Initially the study showed that these therapeutic approaches benefited patients, even in treatment-resistant cases (Ravindran and Stein, 2009). Upon further investigation, studies revealed that up to 50% of diagnosed patients remained symptomatic, regardless of the integration of these first line treatments (Hoge et al., 2004).
These statistics inspired a group of researchers in 2015 to conduct further studies which suggested that the integration of music therapy, both with and without medication, would result in a patient’s ability to access deeper states of preoccupation and concentration (Gutiérrez, & Camarena, 2015).
It was theorized believed that would lead to a greater likelihood of the patients’ ability to evoke positive memories, lending to a higher success rate of CBT. With guidance and repetition, new neural pathways would strengthen, allowing the patient to experience potentially negative experiences without and the ability to initiate a new perspective on how to approach them.

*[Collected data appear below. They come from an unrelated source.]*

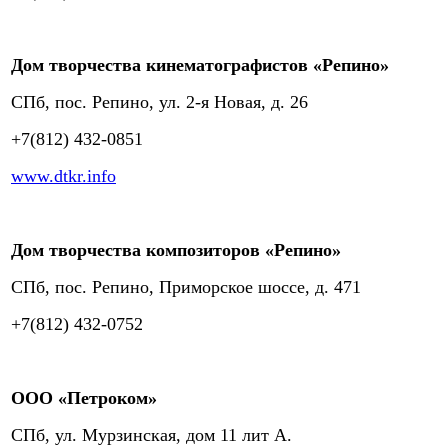
Дом творчества кинематографистов «Репино»
СПб, пос. Репино, ул. 2-я Новая, д. 26
+7(812) 432-0851
www.dtkr.info
Дом творчества композиторов «Репино»
СПб, пос. Репино, Приморское шоссе, д. 471
+7(812) 432-0752
ООО «Петроком»
СПб, ул. Мурзинская, дом 11 лит А.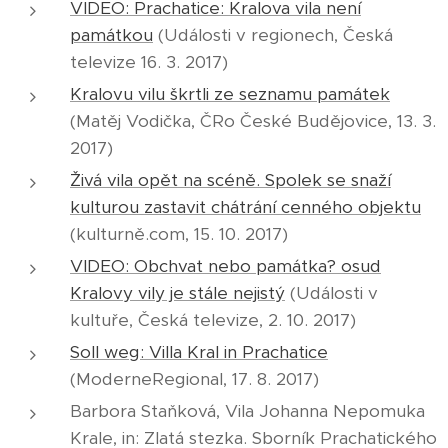
VIDEO: Prachatice: Kralova vila není
památkou
(Události v regionech, Česká
televize 16. 3. 2017)
Kralovu vilu škrtli ze seznamu památek
(Matěj Vodička, ČRo České Budějovice, 13. 3.
2017)
Živá vila opět na scéně. Spolek se snaží
kulturou zastavit chátrání cenného objektu
(kulturně.com, 15. 10. 2017)
VIDEO: Obchvat nebo památka? osud
Kralovy vily je stále nejistý
(Události v
kultuře, Česká televize, 2. 10. 2017)
Soll weg: Villa Kral in Prachatice
(ModerneRegional, 17. 8. 2017)
Barbora Staňková, Vila Johanna Nepomuka
Krale, in: Zlatá stezka. Sborník Prachatického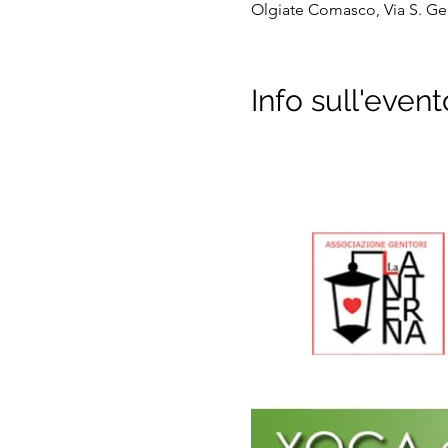
Olgiate Comasco, Via S. Ger
Info sull'event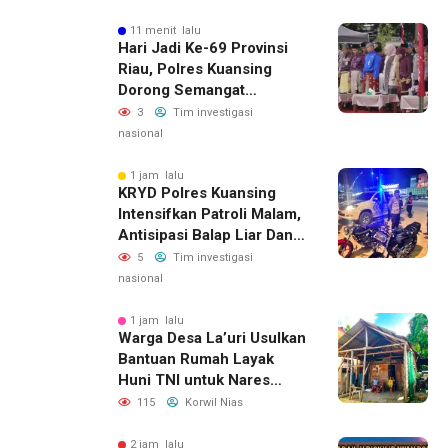
11 menit lalu
Hari Jadi Ke-69 Provinsi
Riau, Polres Kuansing
Dorong Semangat
Bersama Jaga Lingkungan
3
Tim investigasi
Dan Marwah Bumi Melayu
nasional
1 jam lalu
KRYD Polres Kuansing
Intensifkan Patroli Malam,
Antisipasi Balap Liar Dan
Gangguan Kamtibmas
5
Tim investigasi
nasional
1 jam lalu
Warga Desa La’uri Usulkan
Bantuan Rumah Layak
Huni TNI untuk Nares
Zandroto
115
Korwil Nias
2 jam lalu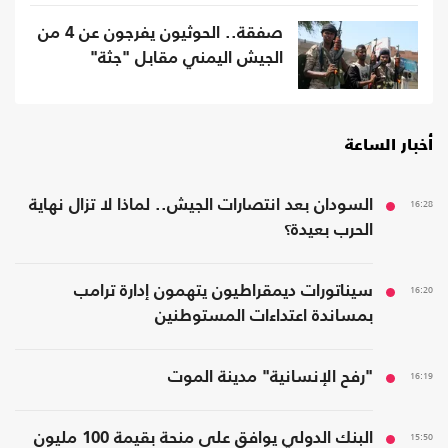
صفقة.. الحوثيون يفرجون عن 4 من
الجيش اليمني مقابل "جثة"
أخبار الساعة
16:28
السودان بعد انتصارات الجيش.. لماذا لا تزال نهاية
الحرب بعيدة؟
16:20
سيناتورات ديمقراطيون يتهمون إدارة ترامب
بمساندة اعتداءات المستوطنين
16:19
"رفح الإنسانية" مدينة الموت
15:50
البنك الدولي يوافق على منحة بقيمة 100 مليون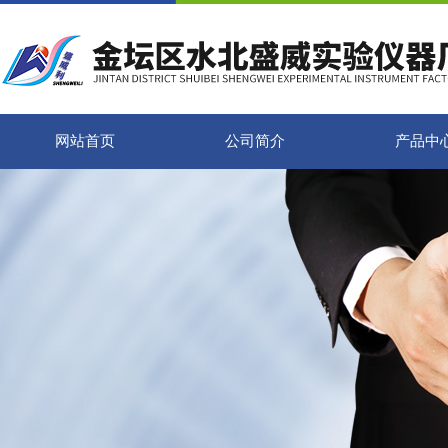
网站首页
公司简介
产品中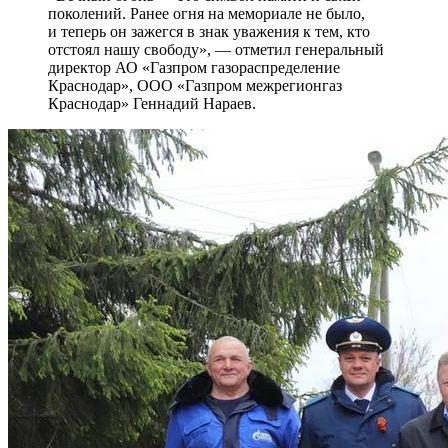
поколений. Ранее огня на мемориале не было,
и теперь он зажегся в знак уважения к тем, кто
отстоял нашу свободу», — отметил генеральный
директор АО «Газпром газораспределение
Краснодар», ООО «Газпром межрегионгаз
Краснодар» Геннадий Нараев.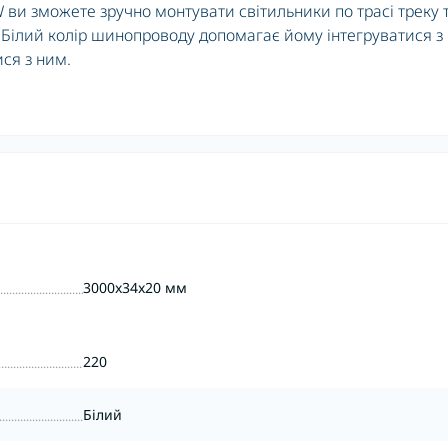
ви зможете зручно монтувати світильники по трасі треку 
. Білий колір шинопроводу допомагає йому інтегруватися з
ся з ним.
3000x34x20 мм
220
Білий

Researchers first administered the Beck Anxiety Inventory (BAI) and the Beck Depression Inventory (BDI) to estimate initial levels of both depression and anxiety. The study took place over the course of three months, and consisted of 12 two-hour structured sessions that were held once a week (Gutiérrez, & Camarena, 2015). The program was structured around the integration of MT to stimulate positive memories, and in turn to provide a reliable and predictable space for participants to work through negative experiences. This is a process referred to as cognitive restructuring in CBT (Dobson & Dozois, 2010).
Upon conclusion of the music therapy treatment, the BAI and BDI were re-administered and scores were compared.
The results of the study show that the mean score on the BAI pre-test (24.8), had decreased significantly when compared to the score on the post-test (8.2). Similarly, the mean score on the BDI pre-test (14.5) decreased to a post-test score of 6.2 (Gutiérrez, & Camarena, 2015).
Though this test was a pilot study, consisting of less than 200 participants, Gutiérrez & Camarena reflected that recruitment to their CBMT program was feasible, retention rates were high, and the participants reported a significant reduction in symptoms of depression and anxiety (Gutiérrez, & Camarena, 2015). The findings of this study demonstrate that CBMT was effective in reducing long term effects of anxiety and depression, showing once again the power of music to positively impact our mental health.